Support. Social media can provide a supportive environment to explore romance, friendship and social status. Social networking sites can allow teens to find support online that they may lack in traditional relationships, especially for teens who are often marginalized, such as LGBT teens, those who are living with an illness or disability, or those who may feel physically unattractive or socially reticent.
Accessing health information. Teens also use online searches to gain answers to many of their health concerns easily and anonymously. Adolescents use social media to gather information about health topics that are hard to discuss with others, such as drug use and sexual health. The mobile technologies that teens use daily, namely cell phones, instant messaging, and text messaging, have already produced multiple improvements in their health care, such as increased medication adherence, better disease understanding, and fewer missed appointments.
Greater sense of comfort. Because children and adolescents usually have a mobile device or cell phone with them at all times, parents and children alike can feel a greater sense of comfort in independence.
Social Media and Privacy
When Internet users visit various websites, they can leave behind evidence of which sites they have visited. This collective, ongoing record of one’s web activity is called the digital footprint.

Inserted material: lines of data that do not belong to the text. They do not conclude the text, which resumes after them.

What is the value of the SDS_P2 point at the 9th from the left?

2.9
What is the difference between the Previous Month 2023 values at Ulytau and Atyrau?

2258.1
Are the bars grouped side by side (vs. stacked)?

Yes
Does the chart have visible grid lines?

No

Most studies show that teens do care about privacy and engage in privacy-protecting behaviors, such as making their profiles private, refusing to provide identifying information, and avoiding certain websites. However, most youth do not read websites’ privacy policies or may be unaware that their information is at risk of being disclosed to third parties like advertisers. Though concerned about talking to people they don’t know online, teens appear to be less worried about posting information about themselves.

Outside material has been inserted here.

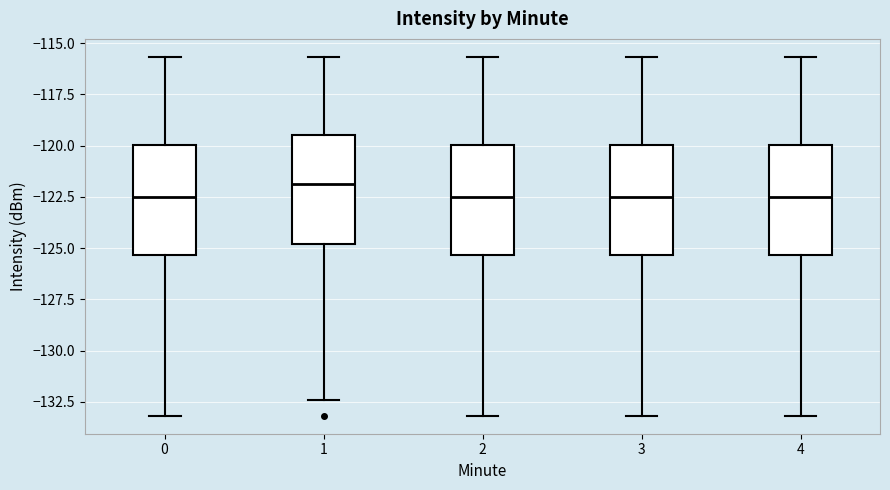

Which box's median line is the highest?

1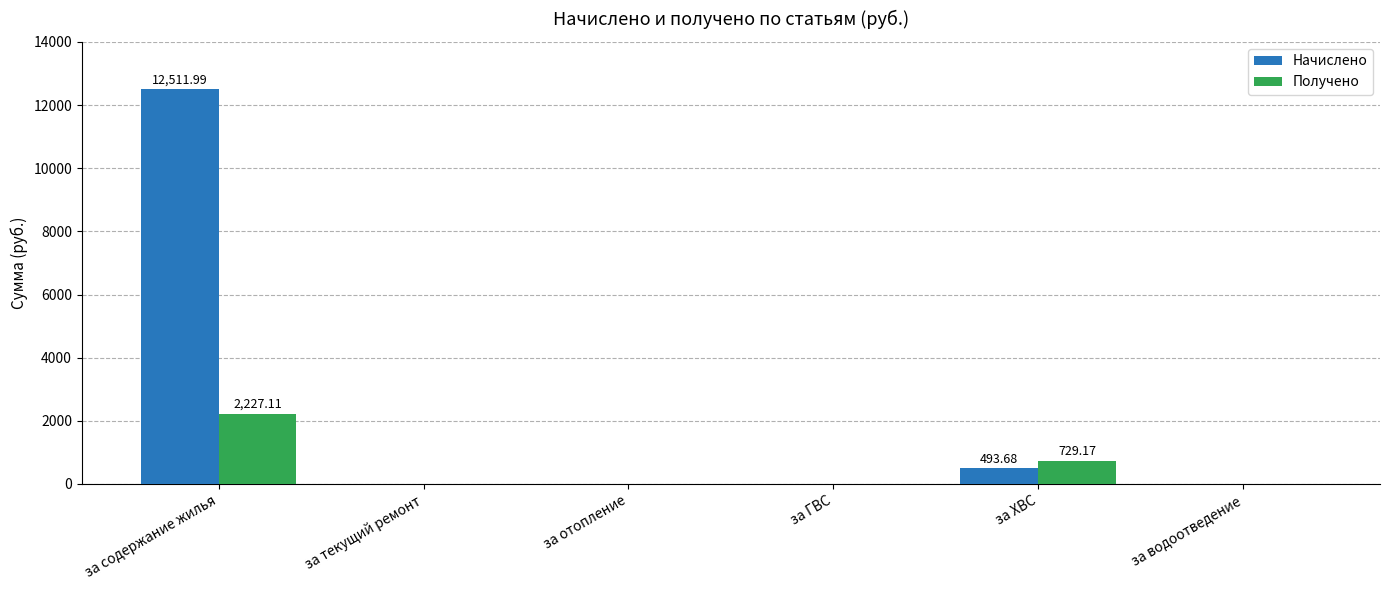

Which series changed the most between за содержание жилья and за отопление?

Начислено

Recommendations for Parents
Parents and caregivers need to educate themselves about social media and the ways their teens may use it, as well as the common risks, to help them understand and navigate the technologies. Parents should be aware that 13 years is the minimum age for most social media sites because the Children’s Online Privacy Protection Act (COPPA), enacted by the U.S. Congress, prohibits websites from collecting information on children younger than 13 years without parental permission.
Family discussions about internet presence and social media can result in less risky online behaviors— many teens who say their parents have talked to them often about social media reported greater concerns about online safety and sharing of personal information and photos and more limited sharing of information/pictures via the internet, lower incidence of public online profiles, and lower incidence of talking to or meeting people they only know from online. Conversations reinforcing the idea that “what goes online, stays online” are important between parents and children. For parents and caregivers, discussing media content with their teens can be an effective strategy to reduce the amount of personal information disclosed—more so than prohibiting access, as teens often perceive monitoring as a violation of their privacy. Teens are more receptive to user-empowered strategies, where they become the agent of their own protection, or even some form of industry protections, rather than policing by parents or caregivers.
This article first appeared in the March 2014 Brown University Child and Adolescent Behavior Letter Supplement.